Civil enforcement of the Bane Act is brought under Civil Code section 52.1. (See Civ. Code, § 52.1, subds. (b), (c).) The elements for a cause of action under Civil Code section 52.1 are: (1) That the defendant interfered with or attempted to interfere with the plaintiff’s constitutional or statutory right by threatening or committing violent acts; (2) That the plaintiff reasonably believed that if he exercised his constitutional right the defendant would commit violence against him or his property or that the defendant injured the plaintiff or his property to prevent him from exercising his constitutional right or retaliate against the plaintiff for having exercised his constitutional right; (3) That the plaintiff was harmed; (4) That the defendant’s conduct was a substantial factor in causing the plaintiff’s harm. (See Austin B. v. Escondido Union School District (2007) 149 Cal.App.4th 860, 882.)

 

The Court finds that Plaintiff’s third cause of action against Defendant fails as a matter of law.  As the Court of Appeal has explained, Civil Code section 52.1 does not, on its face, provide any claim against a public entity, and there is no specific statutory exception with respect to the Bane Act to overcome public entity immunity under Government Code section 815.  (Towery v. State of California (2017) 14 Cal.App.5th 226, 231-232.)  The Court therefore sustains the demurrer to the third cause of action.  

 

CONCLUSION AND ORDER

 

Therefore, the Court overrules Defendant’s demurrer to the first and second causes of action in the first amended complaint, and sustains the demurrer to the third cause of action in the first amended complaint, without leave to amend. [2]  The Court orders Defendant to file and serve an answer to the first amended complaint within 20 days of the hearing.

 

            The Clerk of the Court shall provide notice of the Court’s ruling. 



[1] Rowland v.

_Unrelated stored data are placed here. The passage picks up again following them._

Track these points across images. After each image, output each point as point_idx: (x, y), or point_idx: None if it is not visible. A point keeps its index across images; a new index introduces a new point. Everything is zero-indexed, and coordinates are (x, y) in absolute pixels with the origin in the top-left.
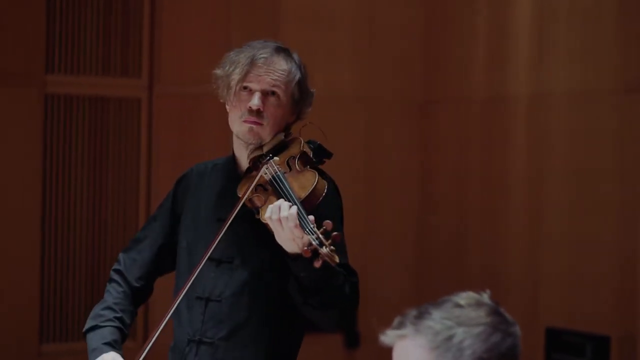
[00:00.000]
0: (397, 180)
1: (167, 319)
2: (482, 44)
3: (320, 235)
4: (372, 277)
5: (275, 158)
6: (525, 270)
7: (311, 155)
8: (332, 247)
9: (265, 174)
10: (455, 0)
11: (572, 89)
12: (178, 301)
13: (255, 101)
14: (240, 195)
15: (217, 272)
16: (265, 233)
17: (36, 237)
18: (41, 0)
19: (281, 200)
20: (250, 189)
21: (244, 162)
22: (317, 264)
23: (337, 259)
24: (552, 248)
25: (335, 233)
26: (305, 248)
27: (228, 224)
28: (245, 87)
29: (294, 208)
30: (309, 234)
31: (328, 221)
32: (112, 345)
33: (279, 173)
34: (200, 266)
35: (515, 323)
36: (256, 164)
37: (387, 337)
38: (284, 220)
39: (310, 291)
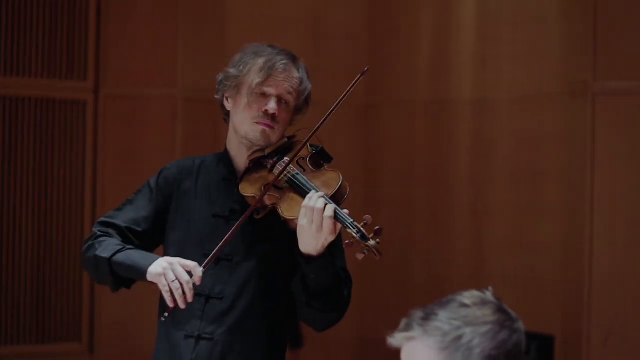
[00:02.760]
0: None
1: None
2: (426, 48)
3: (362, 229)
4: None
5: (286, 159)
6: (470, 272)
7: (319, 157)
8: (377, 240)
9: (281, 172)
10: (399, 3)
11: (517, 93)
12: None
13: (274, 105)
14: (247, 194)
15: (217, 270)
16: (263, 231)
17: None
18: None
19: (320, 194)
20: (268, 187)
21: (240, 161)
22: (360, 256)
23: (381, 252)
24: (497, 250)
25: (377, 227)
26: (347, 242)
27: (242, 221)
28: (262, 91)
29: (332, 204)
30: (350, 228)
31: (368, 215)
32: None
33: (297, 171)
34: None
35: (518, 319)
36: (257, 164)
37: (395, 339)
38: (317, 212)
39: (316, 293)
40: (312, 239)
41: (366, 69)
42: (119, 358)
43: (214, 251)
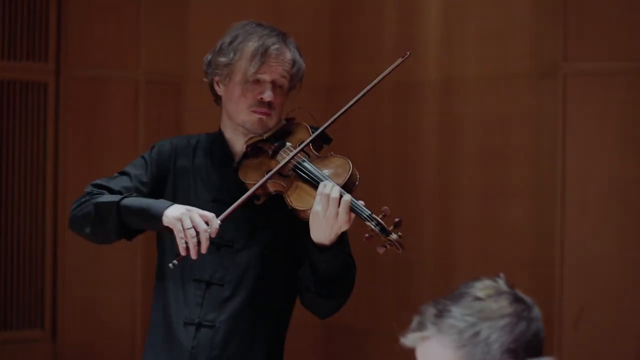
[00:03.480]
0: None
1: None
2: (391, 28)
3: (382, 221)
4: None
5: (288, 144)
6: (438, 254)
7: (320, 140)
8: (399, 233)
9: (286, 160)
10: None
11: (485, 73)
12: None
13: (269, 93)
14: (249, 181)
15: (217, 256)
16: (264, 218)
17: None
18: None
19: (332, 184)
20: (270, 174)
21: (236, 145)
22: (381, 250)
23: (404, 246)
24: (465, 232)
25: (397, 219)
26: (367, 235)
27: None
28: (256, 78)
29: (347, 194)
30: (368, 221)
31: (386, 207)
32: None
33: (303, 158)
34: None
35: (534, 304)
36: (256, 149)
37: (408, 339)
38: (332, 202)
39: (325, 281)
40: (326, 227)
41: (408, 53)
42: (83, 344)
43: (227, 212)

Christian (1968) 69 Cal.2d 108 (hereafter, “Rowland”).

 

[2] Plaintiff has the burden of showing in what manner the second amended complaint could be amended and how the amendment would change the legal effect of the complaint, i.e., state a cause of action. (See The Inland Oversight Committee v City of San Bernardino (2018) 27 Cal.App.5th 771, 779; PGA West Residential Assn., Inc. v Hulven Int'l, Inc. (2017) 14 Cal.App.5th 156, 189.) The plaintiff must not only state the legal basis for the amendment, but also the factual allegations sufficient to state a cause of action or claim. (See PGA West Residential Assn., Inc. v Hulven Int'l, Inc., supra, 14 Cal.App.5th at p. 189.) Moreover, a plaintiff does not meet his or her burden by merely stating in the opposition to a demurrer or motion to strike that “if the Court finds the operative complaint deficient, plaintiff respectfully requests leave to amend.” (See Major Clients Agency v Diemer (1998) 67 Cal.App.4th 1116, 1133; Graham v Bank of America (2014) 226 Cal.App.4th 594, 618 [asserting an abstract right to amend does not satisfy the burden].)  Here, because Plaintiff’s opposition does not show in what manner the complaint could be amended to state a viable cause of action, he has failed to meet his burden.